The anonymous author of the amazing “detroitblog” observed in the early years of the new century what others had noticed previously, perhaps predicting our collective future, when finally “nature runs rampant, untrammeled by human endeavor.” Exploring vast and feral fields within the city limits, we might also conclude, “It’s the astonishing evidence that an entire neighborhood, and the society that it held, can vanish, with most traces of its presence wiped out in a matter of a few years, returning to the natural state in which it began.”

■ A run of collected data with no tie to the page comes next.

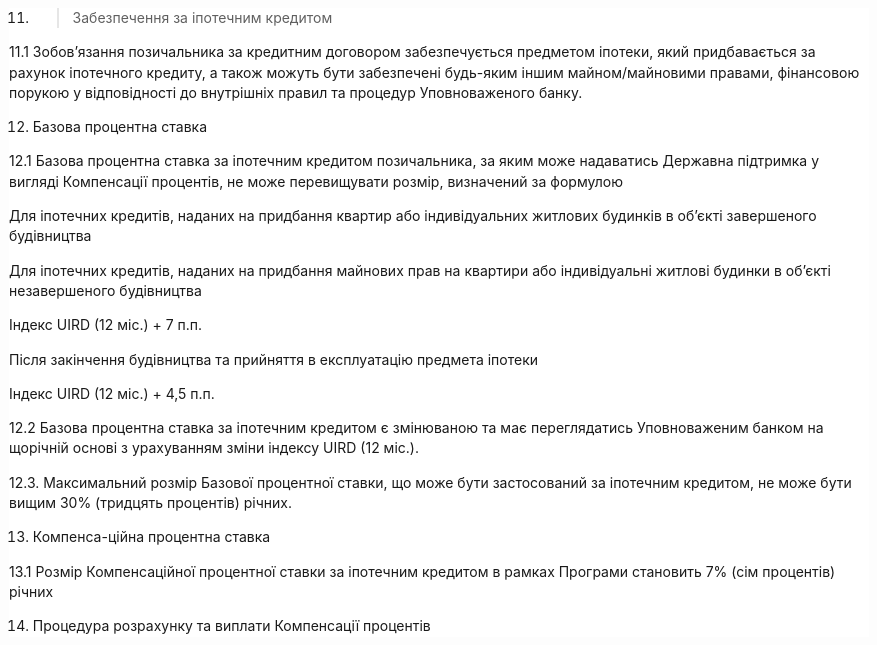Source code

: 11. >Забезпечення за іпотечним кредитом

</td>
<td>

11.1 Зобов’язання позичальника за кредитним договором забезпечується предметом іпотеки, який придбавається за рахунок іпотечного кредиту, а також можуть бути забезпечені будь-яким іншим майном/майновими правами, фінансовою порукою у відповідності до внутрішніх правил та процедур Уповноваженого банку.

</td>
</tr>
<tr>
<td>

12. Базова процентна ставка

</td>
<td>

12.1 Базова процентна ставка за іпотечним кредитом позичальника, за яким може надаватись Державна підтримка у вигляді Компенсації процентів, не може перевищувати розмір, визначений за формулою

Для іпотечних кредитів, наданих на придбання квартир або індивідуальних житлових будинків в об’єкті завершеного будівництва

Для іпотечних кредитів, наданих на придбання майнових прав на квартири або індивідуальні житлові будинки в об’єкті незавершеного будівництва

Індекс UIRD (12 міс.) + 7 п.п.

Після закінчення будівництва та прийняття в експлуатацію предмета іпотеки

Індекс UIRD (12 міс.) + 4,5 п.п.

 12.2 Базова процентна ставка за іпотечним кредитом є змінюваною та має переглядатись Уповноваженим банком на щорічній основі з урахуванням зміни індексу UIRD (12 міс.).

12.3. Максимальний розмір Базової процентної ставки, що може бути застосований за іпотечним кредитом, не може бути вищим 30% (тридцять процентів) річних.

</td>
</tr>
<tr>
<td>

13. Компенса-ційна процентна ставка

</td>
<td>

13.1 Розмір Компенсаційної процентної ставки за іпотечним кредитом в рамках Програми становить 7% (сім процентів) річних

</td>
</tr>
<tr>
<td>

14. Процедура розрахунку та виплати Компенсації процентів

Of course, many dreamers throughout history have defied logic and looked at disaster as opportunity, courting collapse and catastrophe as inevitable and chaotic weapons for carving out freedom. Some people with this perspective are just waiting for the fall; others wish to bring it on. Forever purveyors of romantically rebellious prose, the CrimethInc. Collective produced an “End Of The World” edition of Harbinger a few years back (and is allegedly returning to that theme with a forthcoming issue of Rolling Thunder).
In the former, the article “DISASTER” declared, “From inside our cubicles and confessionals, we can only envision total freedom and authentic living in the context of imminent destruction.” If we cannot organize a riot to destroy civilization, we can at least welcome the riots wrought by hurricanes and earthquakes, tsunamis and tornadoes. Or so that line of thinking goes.
During the period of the 1960s that urban uprisings swept the United States, Martin Luther King proclaimed, “There is something painfully sad about a riot.” To him, the sadness reflected political futility, the failure of a riot to achieve the kind of widespread, communal political change to which he devoted his life. King tirelessly lobbied for love against the logic of a more militant rhetoric, forever insisting that love become operative as a political tool. He claimed, “What is needed is a realization that power without love is reckless and abusive, and that love without power is sentimental and anemic. Power at its best is love implementing the demands of justice, and justice at its best is love correcting everything that stands against love.”
As sad as riots are in King’s analysis, the triumph of a “sentimental and anemic” love as commodity pollutes our postmodern predicament. In lieu of a more powerful and revolutionary love, we’re left to seek the false security of offered by authority figures and their addictive denial of the real problems. Or we escape into the narcotic haze of the hyper-mediated or the heavily medicated. Or we long for riots, not so much as an effective tactic but as a welcome rupture of the imposed reality.
In wake of the natural and unnatural riots that describe our common mania and malaise, we are poised and perched on the frenetic precipice of more profound and impending disasters. Too often, love settles to be the much-needed consolation for living under such conditions. If we can extract love from its trap inside the commercial imagination, we might unlock its more medicinal properties for transforming society. Our future will likely include riots and love, and if so, let’s hope for a destruction of the commodity that is more long lasting and a love less tainted by its marriage of consumer convenience to that system.